My next random card draw brought me a Ted Chiang story. I had already started reading some of the stories in this collection, but started with the stories I had not picked for the Deal Me In Challenge. When I realised that my library had a reservation on Exhalation and I was not able to renew the book, I ended up reading/listening to (I had the audiobook) the rest of the stories … plus the remaining ones for the challenge. Yeah, the challenge is great, but a bit of a hassle where library loans are concerned. I should have thought of that. Still, at least I finally got introduced to Chiang’s work:
|♣︎ Ace||The Merchant and The Alchemist’s Gate||Ted Chiang||Exhalation|
|♣︎ King||Exhalation||Ted Chiang||Exhalation|
|♣︎ Queen||Omphalos||Ted Chiang||Exhalation|
|♣︎ Jack||The Great Silence||Ted Chiang||Exhalation|
I have been intrigued by Ted Chiang’s collection of short stories since Lillelara recommended them a few years ago (?). I’ve not read much speculative fiction but Exhalation sounded like a great way to broaden my horizon, and it was.
While I did not like all of the stories, and even DNF’d some of them because they just could not grab my interest all, I really enjoyed some of them. Luckily, three of the four stories I picked at random ended up being stories that I really enjoyed. The fourth was one I DNF’s. Sorry, not sorry.
The Merchant and The Alchemist’s Gate – This was a great start to the collection and not at all what I expected. I went into the collection with the expectation of sci-fi / speculative fiction being quite different from a story that could have been at home in The Arabian Nights. This was a gentle but powerful story about faith and time-travel and the extent to which travelling back in time is able to change fate. It was a fabulous story.
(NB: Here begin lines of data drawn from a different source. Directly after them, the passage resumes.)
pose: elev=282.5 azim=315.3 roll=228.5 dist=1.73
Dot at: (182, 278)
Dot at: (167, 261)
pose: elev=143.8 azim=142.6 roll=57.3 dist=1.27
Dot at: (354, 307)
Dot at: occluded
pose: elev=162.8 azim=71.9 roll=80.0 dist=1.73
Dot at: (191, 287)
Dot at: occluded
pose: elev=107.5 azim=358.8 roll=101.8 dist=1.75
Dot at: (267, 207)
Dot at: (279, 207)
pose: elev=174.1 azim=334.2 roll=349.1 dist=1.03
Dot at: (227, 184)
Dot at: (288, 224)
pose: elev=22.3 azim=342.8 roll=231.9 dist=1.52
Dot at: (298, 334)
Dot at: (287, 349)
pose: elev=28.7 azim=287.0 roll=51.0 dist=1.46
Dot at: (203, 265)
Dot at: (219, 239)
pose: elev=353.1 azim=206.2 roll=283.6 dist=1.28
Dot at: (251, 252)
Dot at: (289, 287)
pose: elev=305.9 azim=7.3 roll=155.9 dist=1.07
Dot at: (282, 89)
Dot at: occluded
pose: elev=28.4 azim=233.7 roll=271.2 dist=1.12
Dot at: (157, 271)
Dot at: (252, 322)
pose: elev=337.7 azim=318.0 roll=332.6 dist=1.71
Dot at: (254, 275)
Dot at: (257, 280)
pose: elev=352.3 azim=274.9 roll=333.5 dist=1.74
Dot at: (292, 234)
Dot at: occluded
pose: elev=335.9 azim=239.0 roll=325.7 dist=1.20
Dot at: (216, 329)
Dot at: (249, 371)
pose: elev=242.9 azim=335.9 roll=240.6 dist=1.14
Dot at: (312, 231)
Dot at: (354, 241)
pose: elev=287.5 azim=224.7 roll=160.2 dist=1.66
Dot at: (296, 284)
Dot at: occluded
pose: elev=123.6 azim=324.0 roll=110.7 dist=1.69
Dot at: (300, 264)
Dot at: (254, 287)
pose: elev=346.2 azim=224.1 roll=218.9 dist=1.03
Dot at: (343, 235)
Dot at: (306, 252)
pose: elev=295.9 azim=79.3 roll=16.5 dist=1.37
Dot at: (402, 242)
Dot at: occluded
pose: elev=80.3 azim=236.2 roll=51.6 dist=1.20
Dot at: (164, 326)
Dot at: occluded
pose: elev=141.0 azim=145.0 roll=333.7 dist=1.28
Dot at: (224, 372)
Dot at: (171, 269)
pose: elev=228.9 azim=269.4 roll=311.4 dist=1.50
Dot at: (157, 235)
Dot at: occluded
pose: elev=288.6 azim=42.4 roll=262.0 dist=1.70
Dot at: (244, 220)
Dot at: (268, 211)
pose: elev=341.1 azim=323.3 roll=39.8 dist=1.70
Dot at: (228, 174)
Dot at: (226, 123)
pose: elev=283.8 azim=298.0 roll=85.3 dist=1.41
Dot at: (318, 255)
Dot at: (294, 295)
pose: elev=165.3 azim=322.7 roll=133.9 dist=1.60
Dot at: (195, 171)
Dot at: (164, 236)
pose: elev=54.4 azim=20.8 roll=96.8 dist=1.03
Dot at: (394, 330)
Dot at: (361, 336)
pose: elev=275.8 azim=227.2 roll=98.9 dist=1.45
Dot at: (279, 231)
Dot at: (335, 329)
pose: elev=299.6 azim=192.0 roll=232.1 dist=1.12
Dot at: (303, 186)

Exhalation – I DNF’d this. I just could not get into this. There was too much technical detail and once the story turned to a mad scientist dissection his own brain, I was out. Whatever.
Omphalos – Loved it. Not only did I like that we get a different kind of scientist in this story – it features an archaeologist – but also that we see an empathetic discussion of science and faith, and the challenges that arise from making sense of either while also accepting the validity of the other. Highly recommended.
The Great Silence – Loved it. Told from the point of view of a parrot (a member of an endangered sub-species), the story discusses the possibility of life elsewhere in the universe, and how man’s search for it ignores the endangerment of intelligent species on Earth. It was a poignant story and I liked learning about the scientific background to the Great Silence as a term for the lack of discernible signals from space.